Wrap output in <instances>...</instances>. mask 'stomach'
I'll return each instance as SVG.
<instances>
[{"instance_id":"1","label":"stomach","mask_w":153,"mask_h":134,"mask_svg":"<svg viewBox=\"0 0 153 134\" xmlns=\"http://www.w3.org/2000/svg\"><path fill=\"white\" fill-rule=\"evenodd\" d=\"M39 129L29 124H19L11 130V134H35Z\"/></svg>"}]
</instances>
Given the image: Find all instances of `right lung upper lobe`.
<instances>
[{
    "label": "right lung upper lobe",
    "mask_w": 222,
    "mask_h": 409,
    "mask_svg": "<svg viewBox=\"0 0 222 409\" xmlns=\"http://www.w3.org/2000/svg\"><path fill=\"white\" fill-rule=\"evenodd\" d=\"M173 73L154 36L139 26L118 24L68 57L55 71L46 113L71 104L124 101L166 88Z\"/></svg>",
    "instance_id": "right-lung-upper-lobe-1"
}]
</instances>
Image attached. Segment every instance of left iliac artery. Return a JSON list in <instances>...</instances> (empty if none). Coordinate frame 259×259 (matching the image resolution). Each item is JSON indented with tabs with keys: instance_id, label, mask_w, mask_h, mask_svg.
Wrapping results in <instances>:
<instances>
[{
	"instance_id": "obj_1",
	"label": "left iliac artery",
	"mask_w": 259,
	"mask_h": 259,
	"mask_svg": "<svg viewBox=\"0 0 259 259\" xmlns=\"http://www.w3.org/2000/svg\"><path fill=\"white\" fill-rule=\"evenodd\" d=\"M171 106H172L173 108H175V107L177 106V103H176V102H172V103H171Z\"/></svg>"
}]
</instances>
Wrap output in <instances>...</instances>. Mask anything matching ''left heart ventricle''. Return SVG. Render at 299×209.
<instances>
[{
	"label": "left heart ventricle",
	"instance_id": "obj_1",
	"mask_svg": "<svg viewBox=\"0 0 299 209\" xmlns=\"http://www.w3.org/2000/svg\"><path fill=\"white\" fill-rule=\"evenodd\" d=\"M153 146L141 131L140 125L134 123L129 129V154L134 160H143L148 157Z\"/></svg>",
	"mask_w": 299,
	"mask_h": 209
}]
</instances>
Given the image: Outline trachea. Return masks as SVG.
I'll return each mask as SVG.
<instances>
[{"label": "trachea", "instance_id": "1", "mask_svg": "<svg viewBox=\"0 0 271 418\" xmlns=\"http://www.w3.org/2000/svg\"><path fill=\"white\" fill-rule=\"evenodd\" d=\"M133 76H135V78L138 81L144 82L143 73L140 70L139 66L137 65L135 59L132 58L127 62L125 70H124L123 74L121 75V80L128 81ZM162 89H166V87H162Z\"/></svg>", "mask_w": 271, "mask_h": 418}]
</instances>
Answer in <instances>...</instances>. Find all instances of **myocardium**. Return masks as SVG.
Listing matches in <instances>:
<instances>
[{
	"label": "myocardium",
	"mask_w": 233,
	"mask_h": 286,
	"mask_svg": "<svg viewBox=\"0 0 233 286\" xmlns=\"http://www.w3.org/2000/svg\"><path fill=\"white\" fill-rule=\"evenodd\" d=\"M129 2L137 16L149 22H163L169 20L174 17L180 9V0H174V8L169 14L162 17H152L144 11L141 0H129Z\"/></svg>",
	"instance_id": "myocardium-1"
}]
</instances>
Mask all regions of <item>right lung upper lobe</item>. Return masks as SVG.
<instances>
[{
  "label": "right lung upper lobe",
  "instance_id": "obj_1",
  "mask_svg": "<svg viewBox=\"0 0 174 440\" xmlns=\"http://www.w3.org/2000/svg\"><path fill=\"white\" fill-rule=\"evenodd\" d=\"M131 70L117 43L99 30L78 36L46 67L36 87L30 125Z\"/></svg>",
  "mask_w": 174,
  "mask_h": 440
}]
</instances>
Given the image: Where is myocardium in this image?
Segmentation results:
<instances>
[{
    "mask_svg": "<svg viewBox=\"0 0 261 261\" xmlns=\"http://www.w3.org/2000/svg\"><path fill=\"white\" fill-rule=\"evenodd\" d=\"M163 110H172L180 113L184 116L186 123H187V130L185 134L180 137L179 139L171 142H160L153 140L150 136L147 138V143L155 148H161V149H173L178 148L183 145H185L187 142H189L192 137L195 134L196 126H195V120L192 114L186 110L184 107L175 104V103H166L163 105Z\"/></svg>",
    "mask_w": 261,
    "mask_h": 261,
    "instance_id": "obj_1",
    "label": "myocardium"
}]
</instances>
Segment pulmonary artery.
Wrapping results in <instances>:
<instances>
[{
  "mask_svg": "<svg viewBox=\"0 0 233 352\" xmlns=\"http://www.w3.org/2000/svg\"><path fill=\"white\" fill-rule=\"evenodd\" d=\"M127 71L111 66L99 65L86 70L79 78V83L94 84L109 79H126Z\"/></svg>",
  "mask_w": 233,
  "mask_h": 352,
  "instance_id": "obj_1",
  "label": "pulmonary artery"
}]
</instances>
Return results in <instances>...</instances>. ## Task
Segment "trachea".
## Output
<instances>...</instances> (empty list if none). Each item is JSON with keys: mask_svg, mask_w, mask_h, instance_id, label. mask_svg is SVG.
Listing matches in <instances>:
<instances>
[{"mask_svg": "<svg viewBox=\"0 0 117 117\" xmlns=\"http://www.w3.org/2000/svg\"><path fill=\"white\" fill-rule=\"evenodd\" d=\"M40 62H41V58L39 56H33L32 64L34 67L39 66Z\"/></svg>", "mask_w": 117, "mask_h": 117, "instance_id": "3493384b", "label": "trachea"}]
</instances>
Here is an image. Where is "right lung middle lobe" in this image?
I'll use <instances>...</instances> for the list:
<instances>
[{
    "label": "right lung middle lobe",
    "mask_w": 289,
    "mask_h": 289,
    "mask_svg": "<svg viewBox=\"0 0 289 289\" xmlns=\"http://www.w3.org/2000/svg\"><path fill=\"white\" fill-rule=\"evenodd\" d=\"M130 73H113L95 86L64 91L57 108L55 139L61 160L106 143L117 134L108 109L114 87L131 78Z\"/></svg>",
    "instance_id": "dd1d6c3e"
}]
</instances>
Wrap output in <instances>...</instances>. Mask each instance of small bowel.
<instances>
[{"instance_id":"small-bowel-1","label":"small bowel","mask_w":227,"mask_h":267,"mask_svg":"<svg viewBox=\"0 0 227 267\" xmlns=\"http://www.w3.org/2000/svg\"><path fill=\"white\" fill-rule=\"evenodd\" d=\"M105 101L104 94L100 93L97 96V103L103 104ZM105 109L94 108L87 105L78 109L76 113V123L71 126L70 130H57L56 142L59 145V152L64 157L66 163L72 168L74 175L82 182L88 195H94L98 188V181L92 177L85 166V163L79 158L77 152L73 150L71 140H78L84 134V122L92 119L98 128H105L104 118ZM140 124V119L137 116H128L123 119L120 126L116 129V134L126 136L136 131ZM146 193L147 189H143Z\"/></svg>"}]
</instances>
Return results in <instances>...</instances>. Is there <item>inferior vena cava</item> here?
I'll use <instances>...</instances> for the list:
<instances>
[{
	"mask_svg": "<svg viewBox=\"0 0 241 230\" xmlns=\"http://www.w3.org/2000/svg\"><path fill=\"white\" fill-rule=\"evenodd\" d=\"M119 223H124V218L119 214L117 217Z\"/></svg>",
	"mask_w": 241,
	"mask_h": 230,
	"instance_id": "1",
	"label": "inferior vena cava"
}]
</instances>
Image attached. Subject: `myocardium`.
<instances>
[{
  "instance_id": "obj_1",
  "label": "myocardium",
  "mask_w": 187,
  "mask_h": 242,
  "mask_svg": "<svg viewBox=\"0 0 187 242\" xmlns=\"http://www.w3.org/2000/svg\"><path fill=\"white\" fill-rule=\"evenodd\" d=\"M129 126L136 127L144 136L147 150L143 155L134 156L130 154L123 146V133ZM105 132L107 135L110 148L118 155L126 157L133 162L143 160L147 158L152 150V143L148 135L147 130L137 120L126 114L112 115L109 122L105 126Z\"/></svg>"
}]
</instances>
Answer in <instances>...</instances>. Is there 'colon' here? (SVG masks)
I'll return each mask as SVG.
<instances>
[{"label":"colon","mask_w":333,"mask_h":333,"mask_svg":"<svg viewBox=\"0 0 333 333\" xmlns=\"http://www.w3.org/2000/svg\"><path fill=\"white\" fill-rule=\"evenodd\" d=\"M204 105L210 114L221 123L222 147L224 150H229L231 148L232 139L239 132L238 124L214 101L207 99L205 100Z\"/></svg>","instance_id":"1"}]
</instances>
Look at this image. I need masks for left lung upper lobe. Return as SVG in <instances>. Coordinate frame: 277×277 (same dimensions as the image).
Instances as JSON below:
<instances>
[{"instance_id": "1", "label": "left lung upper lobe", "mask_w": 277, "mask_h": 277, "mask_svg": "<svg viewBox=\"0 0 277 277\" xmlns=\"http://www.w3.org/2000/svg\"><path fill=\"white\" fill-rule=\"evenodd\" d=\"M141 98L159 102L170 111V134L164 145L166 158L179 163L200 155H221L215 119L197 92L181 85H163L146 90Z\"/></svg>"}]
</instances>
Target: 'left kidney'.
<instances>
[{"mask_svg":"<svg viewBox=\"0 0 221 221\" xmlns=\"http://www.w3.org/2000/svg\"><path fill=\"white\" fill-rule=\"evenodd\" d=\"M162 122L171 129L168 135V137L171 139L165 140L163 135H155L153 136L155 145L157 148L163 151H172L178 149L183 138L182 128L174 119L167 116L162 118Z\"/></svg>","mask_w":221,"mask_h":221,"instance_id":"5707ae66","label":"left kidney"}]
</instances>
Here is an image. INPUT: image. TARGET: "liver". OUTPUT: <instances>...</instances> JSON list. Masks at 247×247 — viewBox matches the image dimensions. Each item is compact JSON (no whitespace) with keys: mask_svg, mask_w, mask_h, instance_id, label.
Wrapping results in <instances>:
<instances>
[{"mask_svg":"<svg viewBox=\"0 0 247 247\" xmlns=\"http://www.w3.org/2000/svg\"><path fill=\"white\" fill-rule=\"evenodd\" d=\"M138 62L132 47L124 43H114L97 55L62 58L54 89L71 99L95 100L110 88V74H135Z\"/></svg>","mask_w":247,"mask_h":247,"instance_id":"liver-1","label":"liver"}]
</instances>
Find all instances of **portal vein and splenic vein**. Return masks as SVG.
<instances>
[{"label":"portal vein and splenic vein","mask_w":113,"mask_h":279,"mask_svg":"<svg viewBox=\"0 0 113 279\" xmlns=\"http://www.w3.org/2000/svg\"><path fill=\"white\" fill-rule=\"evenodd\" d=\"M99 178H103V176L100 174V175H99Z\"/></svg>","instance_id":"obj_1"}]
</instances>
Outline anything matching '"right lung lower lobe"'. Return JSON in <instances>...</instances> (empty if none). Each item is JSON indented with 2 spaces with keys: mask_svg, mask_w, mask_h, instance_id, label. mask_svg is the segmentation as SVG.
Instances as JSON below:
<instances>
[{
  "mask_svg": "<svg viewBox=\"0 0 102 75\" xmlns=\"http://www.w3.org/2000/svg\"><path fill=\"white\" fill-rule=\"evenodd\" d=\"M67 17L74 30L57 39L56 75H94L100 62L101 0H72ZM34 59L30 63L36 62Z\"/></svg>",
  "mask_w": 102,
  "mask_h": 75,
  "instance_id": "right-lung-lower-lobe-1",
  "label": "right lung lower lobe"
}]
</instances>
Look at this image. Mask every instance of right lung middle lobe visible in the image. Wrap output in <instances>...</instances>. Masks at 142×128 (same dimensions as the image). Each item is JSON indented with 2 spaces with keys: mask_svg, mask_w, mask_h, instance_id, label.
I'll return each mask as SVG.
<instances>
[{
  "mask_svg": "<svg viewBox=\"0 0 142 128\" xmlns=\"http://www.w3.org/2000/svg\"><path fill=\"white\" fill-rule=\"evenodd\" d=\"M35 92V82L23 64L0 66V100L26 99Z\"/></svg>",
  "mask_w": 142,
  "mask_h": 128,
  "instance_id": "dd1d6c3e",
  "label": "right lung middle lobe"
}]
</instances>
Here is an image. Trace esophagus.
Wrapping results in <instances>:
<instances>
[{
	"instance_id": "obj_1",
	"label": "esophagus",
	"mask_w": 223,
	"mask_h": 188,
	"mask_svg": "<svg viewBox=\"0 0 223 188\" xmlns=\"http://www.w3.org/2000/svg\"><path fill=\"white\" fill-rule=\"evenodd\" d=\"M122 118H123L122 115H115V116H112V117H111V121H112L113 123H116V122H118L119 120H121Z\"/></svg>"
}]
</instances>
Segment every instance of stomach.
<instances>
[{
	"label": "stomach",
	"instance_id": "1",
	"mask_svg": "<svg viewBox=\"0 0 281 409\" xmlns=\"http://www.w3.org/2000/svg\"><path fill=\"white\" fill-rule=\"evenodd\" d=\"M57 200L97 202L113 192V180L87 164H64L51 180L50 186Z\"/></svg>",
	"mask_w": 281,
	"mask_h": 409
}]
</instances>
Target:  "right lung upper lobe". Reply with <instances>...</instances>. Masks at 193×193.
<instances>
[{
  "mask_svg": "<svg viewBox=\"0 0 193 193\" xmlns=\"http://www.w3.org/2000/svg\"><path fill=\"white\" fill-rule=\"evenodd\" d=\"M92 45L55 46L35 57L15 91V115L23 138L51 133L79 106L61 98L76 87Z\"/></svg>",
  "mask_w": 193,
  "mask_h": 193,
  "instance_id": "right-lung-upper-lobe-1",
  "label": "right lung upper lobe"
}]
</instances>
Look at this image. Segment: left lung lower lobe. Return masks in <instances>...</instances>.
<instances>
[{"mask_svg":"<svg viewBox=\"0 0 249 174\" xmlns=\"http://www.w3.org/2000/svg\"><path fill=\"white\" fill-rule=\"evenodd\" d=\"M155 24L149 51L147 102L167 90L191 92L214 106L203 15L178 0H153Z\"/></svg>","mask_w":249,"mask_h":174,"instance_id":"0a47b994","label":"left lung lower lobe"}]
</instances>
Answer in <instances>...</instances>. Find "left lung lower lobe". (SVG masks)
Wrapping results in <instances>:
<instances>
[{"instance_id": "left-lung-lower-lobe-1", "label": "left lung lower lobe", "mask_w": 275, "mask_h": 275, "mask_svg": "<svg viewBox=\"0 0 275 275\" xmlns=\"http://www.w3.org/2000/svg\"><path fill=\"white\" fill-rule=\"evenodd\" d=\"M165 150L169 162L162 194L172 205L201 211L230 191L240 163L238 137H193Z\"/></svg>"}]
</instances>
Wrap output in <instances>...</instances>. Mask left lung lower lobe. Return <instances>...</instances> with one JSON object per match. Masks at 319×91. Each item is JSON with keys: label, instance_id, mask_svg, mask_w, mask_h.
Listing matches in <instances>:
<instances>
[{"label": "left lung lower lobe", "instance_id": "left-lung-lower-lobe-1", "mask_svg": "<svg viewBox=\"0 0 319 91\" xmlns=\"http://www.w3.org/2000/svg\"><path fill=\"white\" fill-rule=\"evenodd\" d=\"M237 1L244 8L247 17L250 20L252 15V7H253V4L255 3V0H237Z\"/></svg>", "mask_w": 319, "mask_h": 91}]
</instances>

Exercise instructions :: Extract every line of the entries above that contains the word "Given", matching case exactly.

Correct answer ::
Given the image: Find all instances of `right lung upper lobe`.
Given the image: Outline trachea. Return masks as SVG.
Given the image: Where is myocardium in this image?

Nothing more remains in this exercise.